Ultimately, I do believe that this can become an interesting and valuable paper, but not before some additional work.
** On The Methodology **
The method, as I understand it, is at least partially incremental. The authors put together three pre-existing components (edge2vec, a GNN, and GNNExplainer) and only use a different dataset. I guess that the major contribution here could be the domain and the task, which I agree is very valuable and important.
I have a few questions regarding the setup, but I do apologize if I missed something.
It seems to me that edge2vec is used before training the GNN, but it also seems that edge2vec is used on the entire graph before training the GNN. Isn't this process leaking some information in the second step? Like, when the authors remove the links to create the testing data, nodes embedding will still encode that kind of information? My assumption here is that the authors are actually using edge2vec as pre-initialization for the GNN.
There are many things that would require more details. For example, how is edge2vec used for link prediction in Table 5? How was the optimal value for edge2vec selected (see Table S5)?
Was optimization with raytune also run for the baselines (Table5)? In addition to this, the authors' model was tuned with raytune, but is this run even at cross validation time?
I could not find the model architecture so I looked at the code and seem complicated enough (few graph layers + batch norms) that it might be worth adding to the paper for reproducibility purposes.
** On Writing **
In general, writing would benefit from more work as there are a few sentences that are unclear:
"Next, it is the link prediction for each drug-symptom node embeddings pair by using the dot product as scoring function" (page 4).
>> I think this sentence is missing a verb or something similar (there are a few typos in the paper).
"in the training dataset the supervision edges and the message passing edges are the same; in the validation dataset the message passing edges are the training edges (message and supervision) ... that are different from the training and validation supervision edges" (page 6).
>> This is very long and would benefit from being split and rephrased.

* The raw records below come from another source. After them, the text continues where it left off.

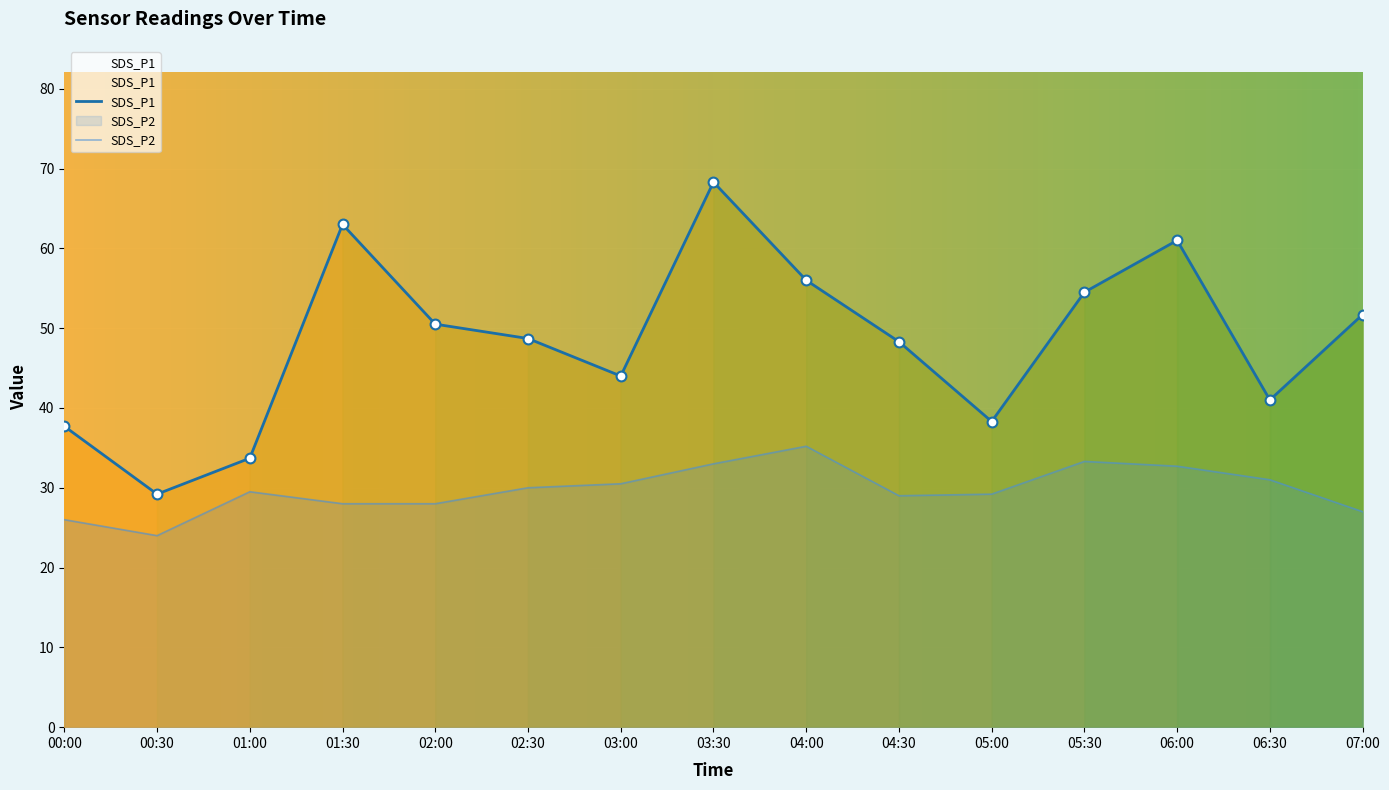

What is the total value across all series at 07:00?

78.7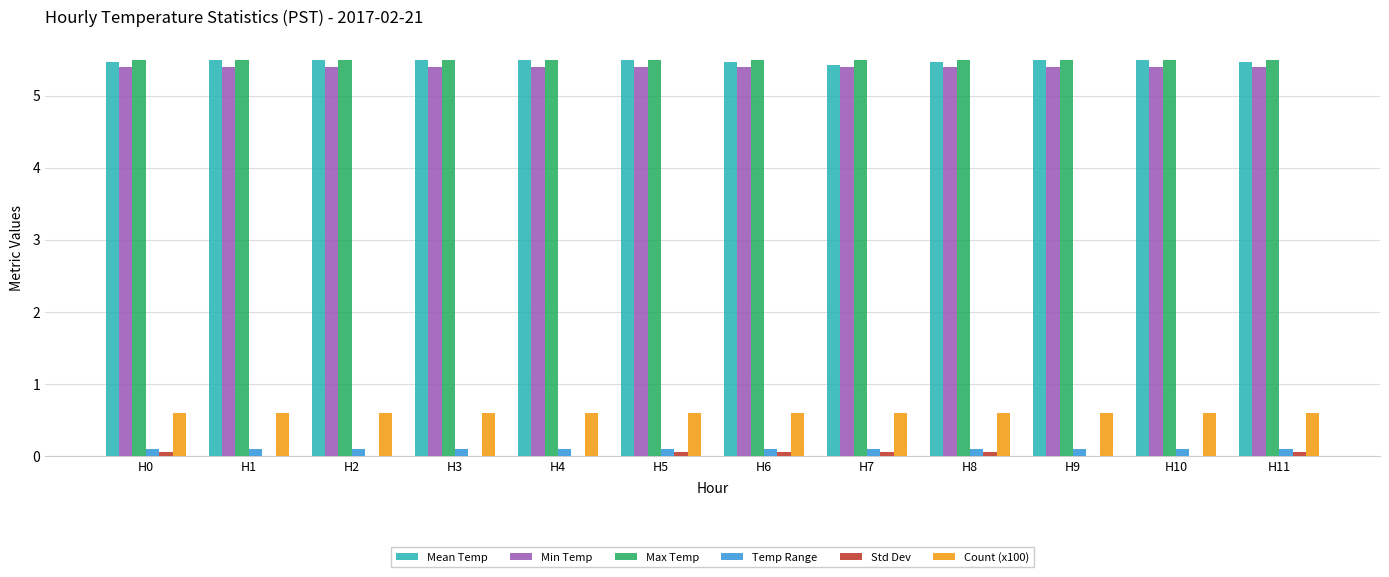

Is the value of Min Temp at H1 greater than the value of Count (x100) at H6?

Yes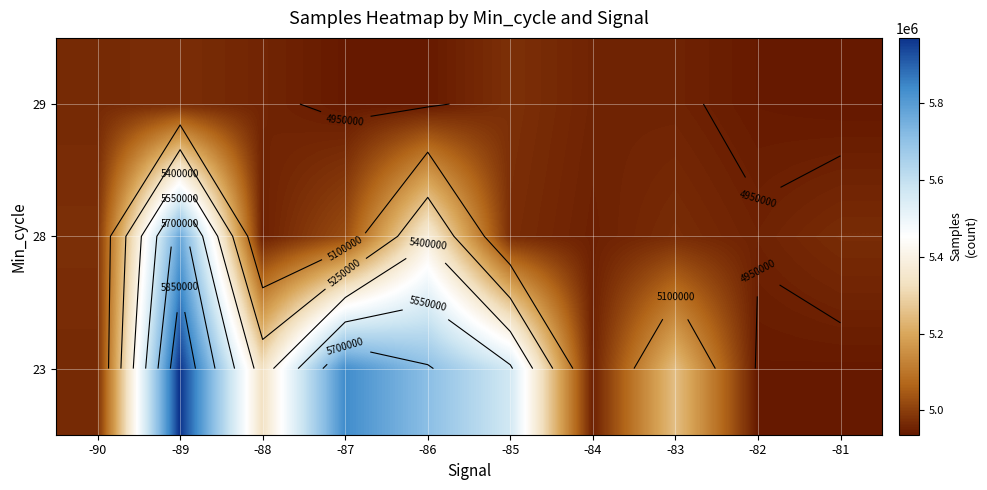

At which label does 28 reach its peak?

-89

I'd recommend the authors to improve the general presentation and add more details. In particular, related work never introduces the methods in details (e.g., GraphSAGE). Table 1 is a bit too "high-level" as a summary of an entire field (which I understand you don't need to cite all of, but I'd still argue that some polishing here could improve the paper). I often found myself scrolling up and down to retrieve information from previous parts of the paper.
There are several minor writing problems (e.g., typos) that, when taken together, become a bit distracting.
The paper sometimes uses British and sometimes American English. "The code is freely accessible with an open license at https://github.com/PPerdomoQ/rare-disease-explainer" appears at least 3 times. Versions of the Python packages are reported in multiple sections where they could probably be appendix material.
First I read "GraphSAGE and GNNExplainer were implemented using PyTorch Geometric version 2.0.4" (page 4) but then "The GraphSAGE model was created using the DeepSNAP library" (page 6).
>> I guess this is because DeepSNAP uses PyTorch Geometric, but again, this is something that could have been polished.
Another issue comes from reference [3]: "and only in Europe about 36 million people suffer from rare diseases." When I click on the link, the actual figure is "between 27 and 36 million people live with a rare disease," which I understand might look like a minor thing, but I think this should be reported correctly.
The bibliography contains many typos/papers with missing journal names, etc. Also, there are >150 references but the paper seems to have less than 70?
Quality of the images seem low, I'd try to export them using higher resolution.